Kutipan Teks —
******

5 Desember 2013
Undang-Undang tentang Desa pada awal Desember mendatang, bila tak ada aral, akan disahkan DPR. Aparatur pemerintah desa di Jateng berharap regulasi baru itu jangan hanya sebatas mengakomodasi aspirasi tapi telah melalui serangkaian kajian plus dan minusnya.
Termasuk mengenai hubungan antara pemerintah kabupaten/ kota, kecamatan dan desa/ kelurahan di Jateng. Pengaturan mengenai desa sebelumnya telah dipayungi PP Nomor 72 Tahun 2005 tentang Desa yang merupakan tindaklanjut UU Nomor 32 Tahun 2004 tentang Pemerintahan Daerah.
Implikasi yang pasti terjadi ketika ada perubahan aturan hukum adalah aturan di bawahnya akan berubah. Ada beberapa hal yang perlu dipikirkan secara matang mengenai desa. Pertama; isu mengenai bantuan keuangan ke desa dalam bentuk block grant Rp 1miliar per desa.
Siapkah aparatur desa? Pemberian block grant atau apa pun dari APBN jangan sampai jadi bumerang bagi aparatur yang belum siap, termasuk pertanggungjawabannya Program percepatan pembangunan desa perlu kita dukung, tapi apakah aparat pemerintah desa siap dengan konsekuensi pertanggungjawaban anggaran sebesar itu.
Sebelum menentukan besaran anggaran desa dan mekanisme penyalurannya, alangkah bijak bertanya kepada abupaten/kota mengenai mekanisme penyaluran dan pertanggungjawaban penggunaan dana alokasi desa (DAD) yang selama ini berjalan. Kita perlu belajar dari penerapan awal UU Nomor 32 Tahun 2004 tentang Pemerintahan Daerah yang membawa dampak disharmoni hubungan antara pemprov dan pemkab/pemkot di Jateng.
Setelah itu, dilakukan perubahan beberapa pasal untuk mengatasi masalah yang ada. Kedua; pengaturan mengenai ìpenghasilan tetapî aparatur pemerintahan desa. Indonesia adalah negara dengan beragam budaya lokal serta karakter individunya, tidak bisa digeneralisasi. Tiap desa di daerah memiliki pengaturan sendiri mengenai penghasilan aparat pemerintahan desa.

******

Tugas —
1. Dalam kutipan tentang Undang-Undang Desa, berapa besar bantuan keuangan berbentuk block grant untuk setiap desa?
2. Sambung kutipan tentang Undang-Undang Desa mulai setelah kalimat terakhirnya.

Cuplikan Data —
******

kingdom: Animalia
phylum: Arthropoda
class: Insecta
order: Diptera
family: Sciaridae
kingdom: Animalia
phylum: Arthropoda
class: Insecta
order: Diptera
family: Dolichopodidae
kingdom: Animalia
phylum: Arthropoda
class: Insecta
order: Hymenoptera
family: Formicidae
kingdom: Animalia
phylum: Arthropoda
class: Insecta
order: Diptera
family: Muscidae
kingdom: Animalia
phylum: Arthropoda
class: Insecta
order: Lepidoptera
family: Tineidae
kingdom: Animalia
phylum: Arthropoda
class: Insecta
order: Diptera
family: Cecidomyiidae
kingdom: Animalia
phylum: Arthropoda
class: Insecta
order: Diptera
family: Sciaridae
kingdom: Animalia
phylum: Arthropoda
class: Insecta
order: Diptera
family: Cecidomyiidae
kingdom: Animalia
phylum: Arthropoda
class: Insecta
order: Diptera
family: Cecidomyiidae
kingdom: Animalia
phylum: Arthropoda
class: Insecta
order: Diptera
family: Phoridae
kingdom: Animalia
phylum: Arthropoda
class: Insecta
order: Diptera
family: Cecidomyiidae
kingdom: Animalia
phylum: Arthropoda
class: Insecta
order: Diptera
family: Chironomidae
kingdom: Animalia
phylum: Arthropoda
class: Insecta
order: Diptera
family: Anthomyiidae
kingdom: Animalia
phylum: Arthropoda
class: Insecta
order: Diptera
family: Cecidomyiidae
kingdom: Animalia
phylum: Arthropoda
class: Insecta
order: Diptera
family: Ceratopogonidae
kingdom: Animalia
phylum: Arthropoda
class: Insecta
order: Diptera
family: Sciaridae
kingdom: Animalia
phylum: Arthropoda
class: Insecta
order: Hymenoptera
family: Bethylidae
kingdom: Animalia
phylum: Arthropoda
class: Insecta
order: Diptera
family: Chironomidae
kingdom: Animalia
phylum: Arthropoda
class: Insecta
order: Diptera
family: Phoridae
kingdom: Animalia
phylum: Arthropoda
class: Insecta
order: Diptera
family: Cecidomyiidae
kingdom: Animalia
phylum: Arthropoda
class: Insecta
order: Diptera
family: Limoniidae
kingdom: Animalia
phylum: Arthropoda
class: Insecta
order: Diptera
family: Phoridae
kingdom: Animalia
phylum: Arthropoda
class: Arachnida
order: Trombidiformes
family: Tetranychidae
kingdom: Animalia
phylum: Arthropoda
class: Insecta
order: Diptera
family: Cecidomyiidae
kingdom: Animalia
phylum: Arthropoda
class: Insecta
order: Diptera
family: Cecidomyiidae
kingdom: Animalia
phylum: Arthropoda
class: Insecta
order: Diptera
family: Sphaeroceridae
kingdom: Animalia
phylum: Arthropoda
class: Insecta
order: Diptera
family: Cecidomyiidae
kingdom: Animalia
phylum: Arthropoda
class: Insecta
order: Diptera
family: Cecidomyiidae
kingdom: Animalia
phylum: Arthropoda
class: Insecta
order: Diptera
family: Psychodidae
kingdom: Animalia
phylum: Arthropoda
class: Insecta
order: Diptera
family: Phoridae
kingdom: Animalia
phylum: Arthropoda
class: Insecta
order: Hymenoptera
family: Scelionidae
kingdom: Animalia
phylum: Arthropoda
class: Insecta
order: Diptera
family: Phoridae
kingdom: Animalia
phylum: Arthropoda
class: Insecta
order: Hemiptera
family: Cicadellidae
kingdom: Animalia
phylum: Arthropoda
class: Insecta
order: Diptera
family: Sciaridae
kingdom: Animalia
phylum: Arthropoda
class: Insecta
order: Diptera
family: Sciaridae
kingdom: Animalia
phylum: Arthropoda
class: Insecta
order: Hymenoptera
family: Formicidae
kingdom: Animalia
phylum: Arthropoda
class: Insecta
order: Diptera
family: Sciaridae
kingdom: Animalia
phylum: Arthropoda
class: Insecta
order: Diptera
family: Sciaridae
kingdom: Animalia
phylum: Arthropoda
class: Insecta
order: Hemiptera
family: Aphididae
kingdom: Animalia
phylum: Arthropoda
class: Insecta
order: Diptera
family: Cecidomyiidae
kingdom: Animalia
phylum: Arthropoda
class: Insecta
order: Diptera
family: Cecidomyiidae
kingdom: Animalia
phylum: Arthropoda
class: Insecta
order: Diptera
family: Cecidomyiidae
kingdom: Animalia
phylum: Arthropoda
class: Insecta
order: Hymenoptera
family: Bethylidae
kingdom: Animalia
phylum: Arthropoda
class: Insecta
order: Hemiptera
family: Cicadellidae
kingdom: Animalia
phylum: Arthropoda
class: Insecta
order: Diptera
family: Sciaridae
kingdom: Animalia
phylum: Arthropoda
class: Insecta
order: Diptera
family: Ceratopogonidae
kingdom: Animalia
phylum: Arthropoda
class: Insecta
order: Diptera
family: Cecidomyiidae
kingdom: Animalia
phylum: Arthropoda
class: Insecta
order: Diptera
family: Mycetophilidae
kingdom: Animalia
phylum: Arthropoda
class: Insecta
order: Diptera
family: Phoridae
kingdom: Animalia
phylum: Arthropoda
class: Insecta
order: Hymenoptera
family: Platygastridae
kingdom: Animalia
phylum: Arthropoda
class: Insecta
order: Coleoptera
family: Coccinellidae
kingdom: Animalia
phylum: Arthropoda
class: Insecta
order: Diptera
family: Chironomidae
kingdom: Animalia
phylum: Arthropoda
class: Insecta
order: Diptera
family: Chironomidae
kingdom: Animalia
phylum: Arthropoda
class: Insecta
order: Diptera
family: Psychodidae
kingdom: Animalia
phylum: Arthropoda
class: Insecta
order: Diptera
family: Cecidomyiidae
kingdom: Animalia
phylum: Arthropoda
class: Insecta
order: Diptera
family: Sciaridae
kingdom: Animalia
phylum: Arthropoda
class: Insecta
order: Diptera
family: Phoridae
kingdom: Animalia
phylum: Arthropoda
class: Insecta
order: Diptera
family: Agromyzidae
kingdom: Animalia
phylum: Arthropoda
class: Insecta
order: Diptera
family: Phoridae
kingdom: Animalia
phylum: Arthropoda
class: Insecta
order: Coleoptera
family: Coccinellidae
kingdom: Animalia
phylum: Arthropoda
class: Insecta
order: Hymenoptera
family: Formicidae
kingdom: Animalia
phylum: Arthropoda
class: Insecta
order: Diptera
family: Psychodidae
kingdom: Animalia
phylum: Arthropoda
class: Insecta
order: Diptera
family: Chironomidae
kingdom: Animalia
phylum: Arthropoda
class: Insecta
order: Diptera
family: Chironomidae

******

Kunci Jawaban —
1. Rp 1 miliar per desa.

2.
Di Jawa, lebih spesifik Jateng dan DIY pada umumnya, selama ini penghasilan tetap untuk aparat pemerintahan desa adalah dengan menggarap tanah kas desa yang disebut bengkok atau pelungguh. Tunjangan lainnya diberikan dari pemkab/pemkot dalam bentuk tambahan penghasilan aparataur pemerintahan desa (TPAPD) atau sebutan lain, dan juga dari PADesa yang ditetapkan dalam APBDesa.
Pilkades Ulang
Ketiga; masa jabatan kades yang memungkinkan hingga 18 tahun (tiga kali periode). Bukan rahasia bahwa biaya penyelenggaraan pilkades tidaklah sedikit, berkisar antara Rp 20 juta dan Rp 100 juta. Di Jateng dan DIY, besaran itu berarti 30% lebih dari APBDesa, bergantung dari besar kecilnya anggaran, jumlah pemilih dan luas wilayah. Belum lagi jika pilkades perlu diulang, dengan jangka waktu pendek (6 tahun) pilkades berisiko membawa bibit perpecahan antarwarga desa yang cukup lama pemulihannya.
Itu pun belum memperhitungkan pilpres dan pileg pada tahun depan, juga pilgub, pulbup/pilwalkot dan pemilihan kepala dukuh. Kita mungkin trauma akan kemungkinan peluang terjadinya korupsi ketika masa jabatan terlalu lama, tetapi hitungan 8 tahun atau 10 tahun untuk jabatan kades di Jateng, tampaknya cukup realistis untuk efisiensi dan efektivitas.
Terlebih ada badan permusyawaratan desa (BPD) yang dapat dimaksimalkan perannya. Tidak kalah penting, kontrol dari warga desa yang secara langsung dapat mengawasi dari jarak dekat. Dengan penyusunan RUU Desa yang benar-benar matang, dan mampu mengakomodasi aspirasi, melalui kajian mendalam, penelitian ya
ng akurat dan belajar dari pengalaman empiris, tujuan UU itu bakal tercapai. Semua pihak berharap pengesahan Undang-Undang tentang Desa demi mempercepat pembangunan, pemberdayaan masyarakat, sekaligus perhatian terhadap kesejahteraan aparatur pemerintahan desa dapat berjalan sinergis dan harmonis, sesuai harapan kita bersama. (10)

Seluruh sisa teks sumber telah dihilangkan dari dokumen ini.